#### PROVIDED DATA

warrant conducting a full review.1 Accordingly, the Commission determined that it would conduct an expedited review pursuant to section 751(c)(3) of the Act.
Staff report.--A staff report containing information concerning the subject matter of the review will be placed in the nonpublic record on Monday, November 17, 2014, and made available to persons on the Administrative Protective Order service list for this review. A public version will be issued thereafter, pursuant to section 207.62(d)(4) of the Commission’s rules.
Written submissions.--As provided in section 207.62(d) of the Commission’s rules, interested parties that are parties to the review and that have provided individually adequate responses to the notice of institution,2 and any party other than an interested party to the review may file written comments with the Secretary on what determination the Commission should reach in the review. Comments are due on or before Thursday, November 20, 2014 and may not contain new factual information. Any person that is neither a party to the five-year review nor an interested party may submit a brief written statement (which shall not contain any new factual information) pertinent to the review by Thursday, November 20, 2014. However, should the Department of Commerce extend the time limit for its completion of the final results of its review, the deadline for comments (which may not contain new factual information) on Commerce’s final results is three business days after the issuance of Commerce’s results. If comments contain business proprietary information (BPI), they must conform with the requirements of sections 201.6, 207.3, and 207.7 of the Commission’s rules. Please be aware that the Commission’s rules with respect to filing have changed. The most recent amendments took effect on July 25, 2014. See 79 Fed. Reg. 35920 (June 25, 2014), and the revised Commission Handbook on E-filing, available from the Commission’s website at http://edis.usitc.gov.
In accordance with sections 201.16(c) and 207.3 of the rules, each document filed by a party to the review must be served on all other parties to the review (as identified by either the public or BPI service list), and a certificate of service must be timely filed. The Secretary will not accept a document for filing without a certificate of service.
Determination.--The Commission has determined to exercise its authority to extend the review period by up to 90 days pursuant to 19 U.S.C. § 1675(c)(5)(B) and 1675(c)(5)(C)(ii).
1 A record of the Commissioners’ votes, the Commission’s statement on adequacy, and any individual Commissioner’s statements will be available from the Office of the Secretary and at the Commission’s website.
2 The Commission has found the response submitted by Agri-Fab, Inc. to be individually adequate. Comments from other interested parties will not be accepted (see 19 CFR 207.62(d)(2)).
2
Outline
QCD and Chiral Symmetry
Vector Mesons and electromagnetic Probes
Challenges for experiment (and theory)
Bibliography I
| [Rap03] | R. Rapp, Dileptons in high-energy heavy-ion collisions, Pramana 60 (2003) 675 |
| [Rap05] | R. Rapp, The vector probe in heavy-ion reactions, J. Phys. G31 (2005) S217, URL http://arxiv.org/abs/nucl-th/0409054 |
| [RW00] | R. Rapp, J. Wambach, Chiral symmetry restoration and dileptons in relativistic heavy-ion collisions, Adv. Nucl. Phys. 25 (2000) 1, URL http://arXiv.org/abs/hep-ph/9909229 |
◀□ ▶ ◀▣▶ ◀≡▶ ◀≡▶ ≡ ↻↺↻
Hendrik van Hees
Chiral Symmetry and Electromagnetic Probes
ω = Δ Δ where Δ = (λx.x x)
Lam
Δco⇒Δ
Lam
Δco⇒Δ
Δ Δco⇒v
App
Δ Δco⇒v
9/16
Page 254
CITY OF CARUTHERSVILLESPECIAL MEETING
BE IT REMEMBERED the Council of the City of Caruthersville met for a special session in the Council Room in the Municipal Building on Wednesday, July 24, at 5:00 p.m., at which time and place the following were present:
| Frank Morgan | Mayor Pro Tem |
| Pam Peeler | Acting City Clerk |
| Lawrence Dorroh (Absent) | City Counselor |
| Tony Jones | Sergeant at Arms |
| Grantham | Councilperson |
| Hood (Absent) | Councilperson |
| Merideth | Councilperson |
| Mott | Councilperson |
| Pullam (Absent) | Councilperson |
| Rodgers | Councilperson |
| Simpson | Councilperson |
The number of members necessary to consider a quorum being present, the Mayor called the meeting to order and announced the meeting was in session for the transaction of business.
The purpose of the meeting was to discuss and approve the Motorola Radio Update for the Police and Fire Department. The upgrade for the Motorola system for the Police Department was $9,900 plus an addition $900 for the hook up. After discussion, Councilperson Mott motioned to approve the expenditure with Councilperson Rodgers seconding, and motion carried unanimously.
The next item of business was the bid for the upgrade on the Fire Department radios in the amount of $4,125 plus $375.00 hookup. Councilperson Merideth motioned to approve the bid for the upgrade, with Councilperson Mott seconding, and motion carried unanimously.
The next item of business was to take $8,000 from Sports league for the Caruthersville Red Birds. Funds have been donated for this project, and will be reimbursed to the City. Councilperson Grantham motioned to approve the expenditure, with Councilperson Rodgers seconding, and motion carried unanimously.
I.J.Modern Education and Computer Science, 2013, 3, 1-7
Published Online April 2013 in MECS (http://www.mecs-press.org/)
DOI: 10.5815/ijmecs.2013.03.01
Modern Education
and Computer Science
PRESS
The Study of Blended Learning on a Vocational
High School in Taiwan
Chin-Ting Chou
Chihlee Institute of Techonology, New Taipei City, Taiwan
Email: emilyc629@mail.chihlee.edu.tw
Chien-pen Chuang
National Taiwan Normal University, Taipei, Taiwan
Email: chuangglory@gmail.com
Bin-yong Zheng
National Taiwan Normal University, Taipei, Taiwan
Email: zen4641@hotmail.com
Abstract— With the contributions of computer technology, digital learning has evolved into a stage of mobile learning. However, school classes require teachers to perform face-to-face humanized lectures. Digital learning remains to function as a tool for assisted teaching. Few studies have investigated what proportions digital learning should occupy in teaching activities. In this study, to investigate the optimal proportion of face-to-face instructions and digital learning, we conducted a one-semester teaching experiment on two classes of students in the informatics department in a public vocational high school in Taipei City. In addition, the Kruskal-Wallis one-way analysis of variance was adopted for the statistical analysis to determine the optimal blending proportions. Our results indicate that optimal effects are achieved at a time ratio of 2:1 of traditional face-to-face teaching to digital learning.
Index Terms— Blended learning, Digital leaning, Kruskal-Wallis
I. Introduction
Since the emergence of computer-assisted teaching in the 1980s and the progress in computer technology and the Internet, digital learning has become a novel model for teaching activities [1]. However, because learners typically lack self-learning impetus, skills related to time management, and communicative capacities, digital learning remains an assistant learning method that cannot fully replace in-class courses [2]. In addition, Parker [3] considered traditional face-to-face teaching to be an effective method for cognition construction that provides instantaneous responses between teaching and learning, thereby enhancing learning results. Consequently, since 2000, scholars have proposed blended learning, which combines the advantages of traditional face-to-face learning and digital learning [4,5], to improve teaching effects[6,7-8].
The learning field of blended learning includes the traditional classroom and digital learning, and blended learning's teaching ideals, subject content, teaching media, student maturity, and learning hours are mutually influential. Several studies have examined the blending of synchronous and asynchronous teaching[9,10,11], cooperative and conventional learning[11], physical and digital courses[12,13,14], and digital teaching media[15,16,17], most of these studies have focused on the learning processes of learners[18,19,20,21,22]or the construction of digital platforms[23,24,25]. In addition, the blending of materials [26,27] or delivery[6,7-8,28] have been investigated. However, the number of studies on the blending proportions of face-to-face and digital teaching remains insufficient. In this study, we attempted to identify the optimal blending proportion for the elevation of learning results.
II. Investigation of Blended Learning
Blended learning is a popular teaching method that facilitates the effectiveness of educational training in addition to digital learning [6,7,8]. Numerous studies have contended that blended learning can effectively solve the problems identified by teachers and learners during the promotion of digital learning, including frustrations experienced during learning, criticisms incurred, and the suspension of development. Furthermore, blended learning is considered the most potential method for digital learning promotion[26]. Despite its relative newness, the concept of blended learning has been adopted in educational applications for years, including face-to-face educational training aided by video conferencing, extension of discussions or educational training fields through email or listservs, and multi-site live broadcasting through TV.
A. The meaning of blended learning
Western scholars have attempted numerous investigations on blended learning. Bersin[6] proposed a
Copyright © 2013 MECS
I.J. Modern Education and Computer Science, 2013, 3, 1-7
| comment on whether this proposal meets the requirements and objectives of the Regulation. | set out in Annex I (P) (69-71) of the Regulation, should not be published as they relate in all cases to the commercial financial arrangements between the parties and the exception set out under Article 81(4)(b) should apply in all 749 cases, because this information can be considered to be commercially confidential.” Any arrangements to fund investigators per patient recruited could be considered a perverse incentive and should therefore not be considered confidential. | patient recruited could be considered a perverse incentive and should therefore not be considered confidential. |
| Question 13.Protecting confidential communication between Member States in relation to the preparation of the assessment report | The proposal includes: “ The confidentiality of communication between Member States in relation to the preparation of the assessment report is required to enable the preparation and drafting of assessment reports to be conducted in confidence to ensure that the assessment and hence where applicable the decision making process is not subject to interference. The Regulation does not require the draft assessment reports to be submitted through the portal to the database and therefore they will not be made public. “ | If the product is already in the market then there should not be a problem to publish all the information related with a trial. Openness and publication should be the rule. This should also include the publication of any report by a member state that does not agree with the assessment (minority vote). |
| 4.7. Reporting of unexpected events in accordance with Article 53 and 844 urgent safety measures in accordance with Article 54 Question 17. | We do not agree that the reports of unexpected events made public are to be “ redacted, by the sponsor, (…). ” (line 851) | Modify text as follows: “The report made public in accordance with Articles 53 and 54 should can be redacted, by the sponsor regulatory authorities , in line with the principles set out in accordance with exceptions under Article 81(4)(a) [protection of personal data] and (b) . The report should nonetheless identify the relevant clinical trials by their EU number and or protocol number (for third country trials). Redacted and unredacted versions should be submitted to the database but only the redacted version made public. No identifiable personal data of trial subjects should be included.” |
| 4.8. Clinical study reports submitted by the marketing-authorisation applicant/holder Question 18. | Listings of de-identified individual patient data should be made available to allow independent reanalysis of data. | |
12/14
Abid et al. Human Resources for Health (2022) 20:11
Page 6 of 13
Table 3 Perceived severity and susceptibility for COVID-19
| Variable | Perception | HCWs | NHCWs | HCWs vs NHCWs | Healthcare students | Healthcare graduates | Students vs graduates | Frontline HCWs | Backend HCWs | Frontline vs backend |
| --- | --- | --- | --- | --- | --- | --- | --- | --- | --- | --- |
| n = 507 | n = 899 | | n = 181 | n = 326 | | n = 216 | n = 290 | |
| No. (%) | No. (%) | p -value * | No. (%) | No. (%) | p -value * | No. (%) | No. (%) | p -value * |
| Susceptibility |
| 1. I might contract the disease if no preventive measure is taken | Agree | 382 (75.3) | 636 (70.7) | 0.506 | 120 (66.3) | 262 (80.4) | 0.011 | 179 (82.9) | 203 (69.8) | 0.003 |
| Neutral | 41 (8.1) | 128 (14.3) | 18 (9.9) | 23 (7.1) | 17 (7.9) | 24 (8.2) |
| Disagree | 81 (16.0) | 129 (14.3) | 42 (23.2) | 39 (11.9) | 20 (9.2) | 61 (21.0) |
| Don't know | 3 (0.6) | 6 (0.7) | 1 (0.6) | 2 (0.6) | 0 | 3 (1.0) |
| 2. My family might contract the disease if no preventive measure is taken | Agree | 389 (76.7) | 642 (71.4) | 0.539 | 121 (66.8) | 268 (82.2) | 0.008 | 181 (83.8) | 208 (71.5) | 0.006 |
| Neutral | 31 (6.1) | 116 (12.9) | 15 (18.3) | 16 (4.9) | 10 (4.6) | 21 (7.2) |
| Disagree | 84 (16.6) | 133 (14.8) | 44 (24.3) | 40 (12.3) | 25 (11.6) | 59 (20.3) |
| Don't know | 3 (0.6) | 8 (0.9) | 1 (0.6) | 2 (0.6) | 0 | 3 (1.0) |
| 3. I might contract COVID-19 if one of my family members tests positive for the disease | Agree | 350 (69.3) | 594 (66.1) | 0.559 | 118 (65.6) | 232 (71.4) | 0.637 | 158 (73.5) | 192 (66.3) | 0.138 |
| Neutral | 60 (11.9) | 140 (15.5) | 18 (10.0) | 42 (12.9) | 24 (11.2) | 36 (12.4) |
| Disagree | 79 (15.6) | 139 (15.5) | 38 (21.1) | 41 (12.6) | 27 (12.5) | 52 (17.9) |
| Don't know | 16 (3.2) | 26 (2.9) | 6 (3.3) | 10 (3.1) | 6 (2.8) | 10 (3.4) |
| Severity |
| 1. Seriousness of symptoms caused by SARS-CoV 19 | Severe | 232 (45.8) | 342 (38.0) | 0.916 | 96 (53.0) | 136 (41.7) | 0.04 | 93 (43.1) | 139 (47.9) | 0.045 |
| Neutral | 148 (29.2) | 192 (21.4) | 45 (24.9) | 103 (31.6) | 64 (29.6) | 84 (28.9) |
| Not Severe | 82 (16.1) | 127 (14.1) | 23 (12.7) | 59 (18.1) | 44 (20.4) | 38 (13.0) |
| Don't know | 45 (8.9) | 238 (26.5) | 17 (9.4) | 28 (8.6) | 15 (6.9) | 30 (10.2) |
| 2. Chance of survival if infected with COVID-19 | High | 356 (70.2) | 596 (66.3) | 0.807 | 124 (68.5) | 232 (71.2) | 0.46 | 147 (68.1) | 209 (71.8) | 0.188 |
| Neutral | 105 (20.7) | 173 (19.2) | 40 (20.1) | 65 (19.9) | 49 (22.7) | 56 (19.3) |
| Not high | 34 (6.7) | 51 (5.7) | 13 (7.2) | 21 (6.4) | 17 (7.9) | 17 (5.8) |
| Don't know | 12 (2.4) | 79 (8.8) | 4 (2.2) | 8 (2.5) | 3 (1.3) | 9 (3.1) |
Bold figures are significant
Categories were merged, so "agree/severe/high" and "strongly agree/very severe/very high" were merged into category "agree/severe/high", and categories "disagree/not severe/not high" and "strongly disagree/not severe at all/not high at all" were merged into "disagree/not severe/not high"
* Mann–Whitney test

########

- TASK INSTRUCTIONS:
In the entries above, restate word for word the lines between the one holding "Chihlee Institute of" and the one holding "Email: zen4641@hotmail.com", inclusive, and nothing besides.

- EXERCISE RESULT:
Chihlee Institute of Techonology, New Taipei City, Taiwan
Email: emilyc629@mail.chihlee.edu.tw
Chien-pen Chuang
National Taiwan Normal University, Taipei, Taiwan
Email: chuangglory@gmail.com
Bin-yong Zheng
National Taiwan Normal University, Taipei, Taiwan
Email: zen4641@hotmail.com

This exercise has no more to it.